[quote=dave t;164305]
Quote: (Originally Posted by
Gilles)

sorry dont understand that, as I said before the controller interprets the MV output as a po2, all you do in calibration is to correct the reading to a known factor (stored?) dont you? but you cant change the MV output so if the cell puts out say 10MV in air and air is assumed to be 0.21 thats the reading you will see??
The controller is a machine. Completely unable to do any interpretation. It converts a mV into a PO2 depending on your calibration. Calibration is not a correction, it is a setting that determines the correctness of your controllers "interpretation" (please tolerate my sarcasm

). The difference between 0.21(air) and 1.0 (O2 @ 1 AtA) is a factor of about 4.8. Your O2 (@1 ATA) mV setting needs to be 4.8x that of your air mV in order for your controller to "interpret" correctly.
Quote:
<<<<In practise, if you calibrate your PO2=1 point at the correct mV reading, and then you in water test to 1.6 @6m with oxygen, you have certainty in both your calibration, and in cell health.>>>>>
only as long as you are accurate with cal gas and depth measurement!
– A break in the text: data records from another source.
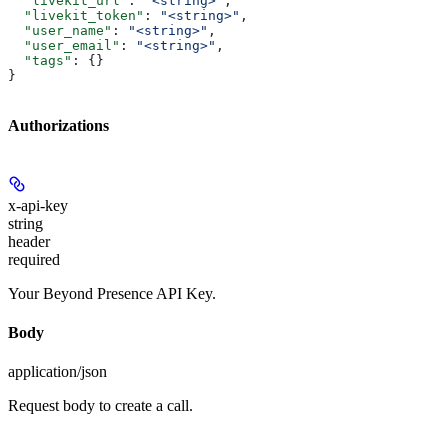
  "livekit_url"
: 
"<string>"
,
  "livekit_token"
: 
"<string>"
,
  "user_name"
: 
"<string>"
,
  "user_email"
: 
"<string>"
,
  "tags"
: {}
}
Authorizations
x-api-key
string
header
required
Your Beyond Presence API Key.
Body
application/json
Request body to create a call.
That is true, but it (the correct depth and purity) is largely implied already if your mV at PO2 =1 jives, and you get 1.6 @6m with your cal gas.
Quote:
whats the difference in watching a po2 decay or a MV decay?
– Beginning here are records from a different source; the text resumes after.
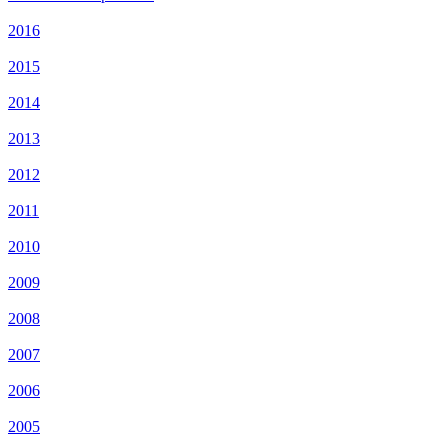
2016
2015
2014
2013
2012
2011
2010
2009
2008
2007
2006
2005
The main difference is that in the former, you do not know if you have a calibration issue, or a cell that is changing its nominal mV, or if it's a dying cell.
Quote:
<<<Contrary to your opinion on the matter, you can catch a faulty cell at least some of the time. This is quite easy with handset mV readings.>>>
if you have a test chamber, yes but still the po2 readout or MV readout from a raw data will decay the same
It is best to have a cell checker (test chamber), and yes PO2 and mV readouts will respond equally, it is just that the former is more ambiguous because healthy cells do need periodic re-calibration. When mV readings start to behave excessively non-linear (by this I mean to consistently not reach its theoretical value, something like erectile disfunction), this is a good indication to suspect your cell.
Quote:
dont agree, with a 2 point cal you are correcting the error at two points (maybe) introducing an error that wasnt there due to inacurate cal gas/depth sensor/ atmos pressure. There are some that say calibrating in air is better than calibrating in (O2 or both) due to the fact that an air sample is more consistantly reliable than an o2 sample (at least in our operational field) and most cells stay linear beyween 0.21 and 1.00bar anyway. A current limited cell will still calibrate within its range but unless you can calibrate higher than your setpoint how do you know where the current limit is if its outside your one or two cal points?
For reasons thoroughly articulated in the above-mentioned essay, air-cals are the worst possible types of cals.
Granted your argument about the higher risk of making errors in a 2-point cal.
Oxygen cals are ok because then (at least) you can observe how the cell drops back to air. If the value starts staying above 0.21, this is an indication of cell erectile disfunction

(for reasons detailed in above attachment). A correct 2-point cal however will result in a PO2 readout that is slightly less in error than a O2 single point cal. (again detailed in above essay).
I have observed current limited cells that don't/can't reach 1.5 or so, start not reaching their respective ideal PO2=1 mV by some 2-3 mV. The non-linearity starts to show already at PO2=1.
The above works at least some of the time, and is thus worthwhile if you have the convenience of handset mV's.